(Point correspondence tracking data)
===============

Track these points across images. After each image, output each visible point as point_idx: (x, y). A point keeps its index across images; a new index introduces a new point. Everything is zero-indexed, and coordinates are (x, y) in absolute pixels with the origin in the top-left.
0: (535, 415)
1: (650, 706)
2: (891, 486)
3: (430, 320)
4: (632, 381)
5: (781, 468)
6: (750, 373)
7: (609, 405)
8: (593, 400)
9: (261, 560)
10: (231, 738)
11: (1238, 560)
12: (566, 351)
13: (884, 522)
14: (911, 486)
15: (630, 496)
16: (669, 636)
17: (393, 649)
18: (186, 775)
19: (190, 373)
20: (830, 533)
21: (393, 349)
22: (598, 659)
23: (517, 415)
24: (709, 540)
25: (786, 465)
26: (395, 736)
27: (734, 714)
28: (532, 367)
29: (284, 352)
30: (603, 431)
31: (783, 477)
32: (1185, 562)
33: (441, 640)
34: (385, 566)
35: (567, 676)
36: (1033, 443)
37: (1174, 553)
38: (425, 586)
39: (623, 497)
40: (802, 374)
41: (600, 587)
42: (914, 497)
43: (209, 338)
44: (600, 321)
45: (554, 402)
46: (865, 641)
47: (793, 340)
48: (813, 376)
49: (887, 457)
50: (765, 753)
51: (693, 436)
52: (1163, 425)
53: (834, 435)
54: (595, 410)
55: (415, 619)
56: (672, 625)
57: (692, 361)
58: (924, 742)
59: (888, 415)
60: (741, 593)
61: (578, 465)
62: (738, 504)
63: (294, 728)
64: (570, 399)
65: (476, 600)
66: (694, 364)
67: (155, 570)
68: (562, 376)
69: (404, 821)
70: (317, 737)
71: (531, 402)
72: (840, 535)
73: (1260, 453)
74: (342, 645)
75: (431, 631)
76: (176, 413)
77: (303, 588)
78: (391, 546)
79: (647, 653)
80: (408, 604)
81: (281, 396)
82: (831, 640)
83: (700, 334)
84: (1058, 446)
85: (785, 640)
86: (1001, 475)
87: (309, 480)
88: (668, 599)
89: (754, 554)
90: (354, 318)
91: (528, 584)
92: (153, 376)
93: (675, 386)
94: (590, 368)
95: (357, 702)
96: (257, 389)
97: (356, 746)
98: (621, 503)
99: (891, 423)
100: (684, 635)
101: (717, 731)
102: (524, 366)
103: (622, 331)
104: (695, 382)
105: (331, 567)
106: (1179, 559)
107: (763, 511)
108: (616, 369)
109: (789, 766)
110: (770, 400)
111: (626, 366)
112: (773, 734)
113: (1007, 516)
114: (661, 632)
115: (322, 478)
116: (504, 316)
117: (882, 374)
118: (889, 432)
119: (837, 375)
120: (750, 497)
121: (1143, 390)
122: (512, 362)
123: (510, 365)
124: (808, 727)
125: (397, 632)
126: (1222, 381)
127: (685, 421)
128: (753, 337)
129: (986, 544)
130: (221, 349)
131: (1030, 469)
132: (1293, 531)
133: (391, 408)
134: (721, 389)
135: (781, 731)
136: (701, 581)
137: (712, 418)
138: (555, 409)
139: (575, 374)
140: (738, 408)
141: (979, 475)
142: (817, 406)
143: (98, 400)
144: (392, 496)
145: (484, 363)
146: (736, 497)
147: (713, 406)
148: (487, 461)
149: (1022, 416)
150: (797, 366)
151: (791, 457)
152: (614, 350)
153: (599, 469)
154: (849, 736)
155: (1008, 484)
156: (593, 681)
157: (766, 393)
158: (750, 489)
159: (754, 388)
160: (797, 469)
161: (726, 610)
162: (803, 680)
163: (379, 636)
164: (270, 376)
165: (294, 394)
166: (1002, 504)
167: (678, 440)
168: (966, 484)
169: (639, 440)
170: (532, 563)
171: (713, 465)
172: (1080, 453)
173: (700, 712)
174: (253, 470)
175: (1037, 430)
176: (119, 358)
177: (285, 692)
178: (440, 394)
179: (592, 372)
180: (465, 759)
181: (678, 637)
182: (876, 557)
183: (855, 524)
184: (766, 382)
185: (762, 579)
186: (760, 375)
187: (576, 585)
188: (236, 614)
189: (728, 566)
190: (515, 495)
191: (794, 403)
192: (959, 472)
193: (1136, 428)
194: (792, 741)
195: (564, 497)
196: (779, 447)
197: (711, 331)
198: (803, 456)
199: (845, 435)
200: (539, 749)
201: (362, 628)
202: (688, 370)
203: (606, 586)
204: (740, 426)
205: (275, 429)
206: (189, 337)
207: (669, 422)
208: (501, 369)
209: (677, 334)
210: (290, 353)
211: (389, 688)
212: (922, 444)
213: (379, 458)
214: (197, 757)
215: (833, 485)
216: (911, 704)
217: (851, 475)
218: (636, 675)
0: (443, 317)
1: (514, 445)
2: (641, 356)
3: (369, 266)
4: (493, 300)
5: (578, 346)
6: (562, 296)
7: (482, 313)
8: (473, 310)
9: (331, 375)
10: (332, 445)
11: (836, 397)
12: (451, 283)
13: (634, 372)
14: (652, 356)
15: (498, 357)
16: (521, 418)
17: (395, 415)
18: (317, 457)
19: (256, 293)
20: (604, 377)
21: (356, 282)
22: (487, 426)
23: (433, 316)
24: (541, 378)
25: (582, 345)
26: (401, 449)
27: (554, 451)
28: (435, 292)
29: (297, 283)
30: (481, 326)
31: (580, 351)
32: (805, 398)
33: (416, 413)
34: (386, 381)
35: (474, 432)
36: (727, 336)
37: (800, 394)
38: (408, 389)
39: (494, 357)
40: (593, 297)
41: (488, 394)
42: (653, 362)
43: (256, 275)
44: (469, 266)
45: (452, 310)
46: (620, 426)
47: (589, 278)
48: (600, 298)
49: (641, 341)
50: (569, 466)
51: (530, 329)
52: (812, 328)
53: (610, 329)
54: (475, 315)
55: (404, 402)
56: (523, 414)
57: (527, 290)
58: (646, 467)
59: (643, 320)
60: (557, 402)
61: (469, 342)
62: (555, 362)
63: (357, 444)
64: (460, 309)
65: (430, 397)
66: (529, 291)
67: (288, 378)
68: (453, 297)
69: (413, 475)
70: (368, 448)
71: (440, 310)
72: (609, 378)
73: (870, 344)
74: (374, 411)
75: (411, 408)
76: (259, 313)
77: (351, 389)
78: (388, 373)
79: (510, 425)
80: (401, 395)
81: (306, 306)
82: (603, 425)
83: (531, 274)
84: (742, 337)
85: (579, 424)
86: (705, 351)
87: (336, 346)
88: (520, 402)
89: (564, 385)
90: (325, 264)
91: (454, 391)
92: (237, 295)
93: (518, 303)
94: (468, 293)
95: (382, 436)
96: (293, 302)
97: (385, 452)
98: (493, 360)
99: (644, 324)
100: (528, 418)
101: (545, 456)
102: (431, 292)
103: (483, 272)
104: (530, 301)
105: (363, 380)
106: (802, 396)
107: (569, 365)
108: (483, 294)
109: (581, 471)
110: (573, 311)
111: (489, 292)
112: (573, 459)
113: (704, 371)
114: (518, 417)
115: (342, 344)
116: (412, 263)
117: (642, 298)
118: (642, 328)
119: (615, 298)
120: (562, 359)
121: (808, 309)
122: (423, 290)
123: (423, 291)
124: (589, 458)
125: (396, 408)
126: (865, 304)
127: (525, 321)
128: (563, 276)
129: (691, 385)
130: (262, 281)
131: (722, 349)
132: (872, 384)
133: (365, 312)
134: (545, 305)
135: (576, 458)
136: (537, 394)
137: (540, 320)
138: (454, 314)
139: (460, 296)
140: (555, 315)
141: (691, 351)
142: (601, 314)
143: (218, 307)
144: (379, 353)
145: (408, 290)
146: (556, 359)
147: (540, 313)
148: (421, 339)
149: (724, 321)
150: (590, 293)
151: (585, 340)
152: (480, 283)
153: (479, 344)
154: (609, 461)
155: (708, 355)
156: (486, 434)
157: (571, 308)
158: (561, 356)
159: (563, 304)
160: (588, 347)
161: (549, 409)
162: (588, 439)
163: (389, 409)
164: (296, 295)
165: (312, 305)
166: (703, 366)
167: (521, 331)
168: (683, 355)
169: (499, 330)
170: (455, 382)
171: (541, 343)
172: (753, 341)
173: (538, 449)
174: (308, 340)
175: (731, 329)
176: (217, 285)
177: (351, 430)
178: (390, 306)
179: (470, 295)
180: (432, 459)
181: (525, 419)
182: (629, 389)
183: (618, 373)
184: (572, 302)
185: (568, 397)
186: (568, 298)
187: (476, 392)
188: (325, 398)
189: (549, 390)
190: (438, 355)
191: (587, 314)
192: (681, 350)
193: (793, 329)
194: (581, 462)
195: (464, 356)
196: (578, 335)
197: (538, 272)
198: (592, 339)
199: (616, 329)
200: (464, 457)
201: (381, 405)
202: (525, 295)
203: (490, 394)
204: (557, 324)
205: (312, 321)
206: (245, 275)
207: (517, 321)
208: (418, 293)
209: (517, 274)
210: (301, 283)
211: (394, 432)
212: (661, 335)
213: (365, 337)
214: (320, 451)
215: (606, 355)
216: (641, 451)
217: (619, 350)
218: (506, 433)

===============

**TASK TO COMPLETE**
Edit the listing from its first line up to and including the line with "63: (294, 728)", replacing "absolute pixels" with "image pixels" and leaving everything else unchanged.

**SOLUTION BELOW**
Track these points across images. After each image, output each visible point as point_idx: (x, y). A point keeps its index across images; a new index introduces a new point. Everything is zero-indexed, and coordinates are (x, y) in image pixels with the origin in the top-left.
0: (535, 415)
1: (650, 706)
2: (891, 486)
3: (430, 320)
4: (632, 381)
5: (781, 468)
6: (750, 373)
7: (609, 405)
8: (593, 400)
9: (261, 560)
10: (231, 738)
11: (1238, 560)
12: (566, 351)
13: (884, 522)
14: (911, 486)
15: (630, 496)
16: (669, 636)
17: (393, 649)
18: (186, 775)
19: (190, 373)
20: (830, 533)
21: (393, 349)
22: (598, 659)
23: (517, 415)
24: (709, 540)
25: (786, 465)
26: (395, 736)
27: (734, 714)
28: (532, 367)
29: (284, 352)
30: (603, 431)
31: (783, 477)
32: (1185, 562)
33: (441, 640)
34: (385, 566)
35: (567, 676)
36: (1033, 443)
37: (1174, 553)
38: (425, 586)
39: (623, 497)
40: (802, 374)
41: (600, 587)
42: (914, 497)
43: (209, 338)
44: (600, 321)
45: (554, 402)
46: (865, 641)
47: (793, 340)
48: (813, 376)
49: (887, 457)
50: (765, 753)
51: (693, 436)
52: (1163, 425)
53: (834, 435)
54: (595, 410)
55: (415, 619)
56: (672, 625)
57: (692, 361)
58: (924, 742)
59: (888, 415)
60: (741, 593)
61: (578, 465)
62: (738, 504)
63: (294, 728)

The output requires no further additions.